Just make sure your wires are mounted under the truck so they will not rub on anything. Good luck when you gat it all working you will wonder why you never did it sooner.


----------



## MOB (Mar 10, 2005)

I would use a deep cycle battery in the trailer to power your lights. Most newer trucks have the 7 pin round trailer light wiring already installed from the factory. You can hook up your deepcycle trailer battery to the hot wire in the 7 pin trailer light plug in and charge your battery as you travel. The only draw back would be if you don't unplug the trailer lights while using your extra lighting for setup, you could run your truck battery down too. A group 27 deep cycle battery should give you ample power for lights in your decoy setup.


----------



## hunt4P&amp;Y (Sep 23, 2004)

Also good points, but if you take the lights off traveling you can't flip them on when you are driving, and someone comes up behind you with there brights on!!!

Give them a few brake flashes, and if they don't turn them off flip the switch. They will back off.

I guess this only works if you have a landscape style trailer, but still the lights are nice backing into sheds in the dark or anywhere where you need light.

The extra battery is a good Idea, if you are scared of running your truck battery down, but I would say any truck will run those lights.


----------



## WaterfowlJunky (Mar 16, 2007)

Alot of great ideas guys thanks alot i appreciate it. I think i will use a little bit of knowledge from all of you. I want to make a really nice setup so im going to take my time and make sure i do it right the first time.

JBB thats a great idea, might put a little more stress on the alternator but oh well. That should be fairly simple too, a good way to keep the battery charged. I really like this idea because the battery will stay charged and i wont have leave my truck running while im setting up decoys. Maybe if it gets to be a long time i could fire up the truck for ahwile but atleast I wouldnt have a chance of draining my truck battery.

I think i will leave them mounted so i can ward off tailgaters :beer:


----------



## MSG Rude (Oct 6, 2003)

WDW,

A couple more ideas for you:

My dad has two 12v batteries in his engine compartment with a huge toggle throw switch like in the movies when they throw a lever to cut power to something. This allows him to charge a battery whenever he wants.

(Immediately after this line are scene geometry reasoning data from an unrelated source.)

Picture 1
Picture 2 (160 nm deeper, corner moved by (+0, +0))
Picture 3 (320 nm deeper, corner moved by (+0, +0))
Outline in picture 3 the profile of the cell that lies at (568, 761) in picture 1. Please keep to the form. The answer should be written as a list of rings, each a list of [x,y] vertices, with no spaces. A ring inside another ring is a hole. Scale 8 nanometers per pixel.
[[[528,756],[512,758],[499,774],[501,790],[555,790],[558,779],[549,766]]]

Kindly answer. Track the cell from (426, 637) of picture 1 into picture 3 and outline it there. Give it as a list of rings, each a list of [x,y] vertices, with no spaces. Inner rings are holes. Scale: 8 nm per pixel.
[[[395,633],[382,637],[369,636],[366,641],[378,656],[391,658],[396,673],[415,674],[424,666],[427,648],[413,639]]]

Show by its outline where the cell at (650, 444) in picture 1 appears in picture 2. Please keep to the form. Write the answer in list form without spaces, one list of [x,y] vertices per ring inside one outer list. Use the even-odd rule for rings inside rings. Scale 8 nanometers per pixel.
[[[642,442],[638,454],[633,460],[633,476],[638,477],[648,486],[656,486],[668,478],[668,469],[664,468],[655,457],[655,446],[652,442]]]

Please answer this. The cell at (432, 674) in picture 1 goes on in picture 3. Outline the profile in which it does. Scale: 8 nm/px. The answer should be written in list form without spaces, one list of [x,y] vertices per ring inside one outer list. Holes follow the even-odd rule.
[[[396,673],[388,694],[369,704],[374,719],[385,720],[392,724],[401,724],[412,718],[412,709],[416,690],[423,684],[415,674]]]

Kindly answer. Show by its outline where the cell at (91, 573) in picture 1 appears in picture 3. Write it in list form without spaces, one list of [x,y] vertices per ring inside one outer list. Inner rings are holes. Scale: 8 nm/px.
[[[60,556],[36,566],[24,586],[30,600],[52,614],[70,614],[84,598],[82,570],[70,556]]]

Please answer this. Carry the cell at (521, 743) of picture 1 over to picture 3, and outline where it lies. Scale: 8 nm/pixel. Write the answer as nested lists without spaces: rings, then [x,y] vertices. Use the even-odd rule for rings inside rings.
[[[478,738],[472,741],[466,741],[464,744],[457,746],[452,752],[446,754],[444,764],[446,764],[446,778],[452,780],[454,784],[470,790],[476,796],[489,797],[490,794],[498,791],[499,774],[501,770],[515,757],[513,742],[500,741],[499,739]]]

Also, you could mount the lights to 50lbs. magnets and then put the lights wherever you want to when you get to the field. With the lights prewired and magnetic posts, you could put all four on one side or two sides or whatever was needed.


----------



## hunt4P&amp;Y (Sep 23, 2004)

Those lights are $28 at Sioux Wholesale in Fargo; you can get them with a cig lighter adapter. I use them all the time for snow removal. They work great for backing up at night.

Although one guy still managed to hit the same pole twice in two days.


----------



## hunt4P&amp;Y (Sep 23, 2004)

OHH and good plan with the tailgaters. I have had to do it once, for real a few times as jokes with friends, must say they get back fast. But that might be because they can't see.... WHO knows.

:lol:


----------



## Traxion (Apr 16, 2004)

JBB's setup is what I would run. It's a simple setup with a charging system for your trailer battery and you don't have to worry about running down your truck battery. If using a 12 guage wire I'd probably run a 20 amp fuse though. Size the wire to your lights amperage. The 65 watt lights should be fine, no too much draw. A couple of switches on the inside of the side door would be the ticket for me. And like others have said, do a good job of running your wire. Not point in doing a poor job and spending twice the time to fix it. Good luck!


----------



## jaydogg (Feb 19, 2007)

you could use a converter, but I would just use a few marine batteries. I would solder the connections,, so they wont corrode.


----------